2025-07-28 09:04:37.445	
2025-07-27T21:04:37.445614085 [01K16SX00PT0HVST9PY8HNS3YG:main] Listening on API socket ("/fc.sock").
2025-07-28 09:04:37.445	
2025-07-27T21:04:37.445436032 [01K16SX00PT0HVST9PY8HNS3YG:main] Running Firecracker v1.12.1
2025-07-28 09:04:37.353	
Starting machine
2025-07-28 08:48:09.628	
Virtual machine has been suspended

Thanks. Paul.

Hmm, I don’t see anything wrong in our logs.
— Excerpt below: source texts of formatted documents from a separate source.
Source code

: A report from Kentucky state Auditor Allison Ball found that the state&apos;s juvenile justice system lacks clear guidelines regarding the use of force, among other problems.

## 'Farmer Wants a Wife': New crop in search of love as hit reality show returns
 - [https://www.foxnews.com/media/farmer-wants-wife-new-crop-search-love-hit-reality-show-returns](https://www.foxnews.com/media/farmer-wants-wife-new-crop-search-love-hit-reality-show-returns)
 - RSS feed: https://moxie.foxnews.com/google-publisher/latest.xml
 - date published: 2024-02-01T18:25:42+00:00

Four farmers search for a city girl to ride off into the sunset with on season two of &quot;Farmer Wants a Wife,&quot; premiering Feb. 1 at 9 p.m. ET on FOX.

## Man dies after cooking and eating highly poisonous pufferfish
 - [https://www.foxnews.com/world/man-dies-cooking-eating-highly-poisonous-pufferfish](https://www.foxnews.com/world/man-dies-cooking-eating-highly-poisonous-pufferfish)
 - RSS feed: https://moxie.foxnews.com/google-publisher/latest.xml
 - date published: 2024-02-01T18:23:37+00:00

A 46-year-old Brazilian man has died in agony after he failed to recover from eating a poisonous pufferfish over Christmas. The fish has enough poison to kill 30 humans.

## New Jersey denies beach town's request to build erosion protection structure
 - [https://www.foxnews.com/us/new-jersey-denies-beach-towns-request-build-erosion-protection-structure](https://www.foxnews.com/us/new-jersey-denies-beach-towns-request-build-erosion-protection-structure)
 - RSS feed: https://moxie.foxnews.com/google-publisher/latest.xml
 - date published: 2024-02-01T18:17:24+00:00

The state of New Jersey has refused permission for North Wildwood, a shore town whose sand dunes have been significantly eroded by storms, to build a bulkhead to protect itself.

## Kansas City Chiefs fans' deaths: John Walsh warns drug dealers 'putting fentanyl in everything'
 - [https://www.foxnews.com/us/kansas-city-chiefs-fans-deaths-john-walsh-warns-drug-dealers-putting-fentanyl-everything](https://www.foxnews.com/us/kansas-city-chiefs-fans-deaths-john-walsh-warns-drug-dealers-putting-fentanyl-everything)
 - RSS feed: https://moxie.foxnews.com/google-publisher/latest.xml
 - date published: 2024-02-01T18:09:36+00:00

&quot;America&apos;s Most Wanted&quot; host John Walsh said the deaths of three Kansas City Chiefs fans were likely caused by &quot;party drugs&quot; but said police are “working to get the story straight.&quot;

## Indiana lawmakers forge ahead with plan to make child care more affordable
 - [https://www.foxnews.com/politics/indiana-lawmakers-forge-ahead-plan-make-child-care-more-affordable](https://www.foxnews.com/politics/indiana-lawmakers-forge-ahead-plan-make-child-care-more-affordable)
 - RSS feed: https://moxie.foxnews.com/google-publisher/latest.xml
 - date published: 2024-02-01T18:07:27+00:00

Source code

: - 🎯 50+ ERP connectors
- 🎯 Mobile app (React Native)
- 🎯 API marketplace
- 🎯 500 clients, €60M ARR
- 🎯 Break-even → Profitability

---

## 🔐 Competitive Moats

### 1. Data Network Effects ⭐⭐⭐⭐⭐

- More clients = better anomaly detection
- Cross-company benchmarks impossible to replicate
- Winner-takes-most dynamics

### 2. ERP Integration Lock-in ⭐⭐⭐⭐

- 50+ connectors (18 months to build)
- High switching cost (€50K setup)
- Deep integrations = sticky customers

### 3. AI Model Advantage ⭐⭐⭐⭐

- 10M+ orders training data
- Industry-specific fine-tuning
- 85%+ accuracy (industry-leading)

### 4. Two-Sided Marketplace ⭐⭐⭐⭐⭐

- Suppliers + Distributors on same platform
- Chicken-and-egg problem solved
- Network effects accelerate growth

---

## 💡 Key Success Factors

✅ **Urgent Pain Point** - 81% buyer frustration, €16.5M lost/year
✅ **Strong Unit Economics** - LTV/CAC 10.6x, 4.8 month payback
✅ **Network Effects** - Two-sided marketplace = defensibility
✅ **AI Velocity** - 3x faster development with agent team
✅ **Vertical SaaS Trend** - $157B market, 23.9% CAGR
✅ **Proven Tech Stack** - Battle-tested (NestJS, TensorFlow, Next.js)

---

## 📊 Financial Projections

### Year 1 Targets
When you made the request, the proxy woke up the machine and established a new connection to it. It took the app ~30s to respond:

21:04:37.576626000: backhaul -> backend: Request { method: GET, ... }
21:05:08.654473000: backhaul <- backend: Response { status: 200, ... }

Does your app need to talk to some external resource (e.g. a database) to serve such request? If so, it could be that there are connections to the external resource in the pool that are already dead (because the machine was suspended), but it takes a while for the TCP/IP stack/client libraries to realize that once the machine is resumed.

Could you add some logs to make it easier to understand where the app spends the time while serving the request?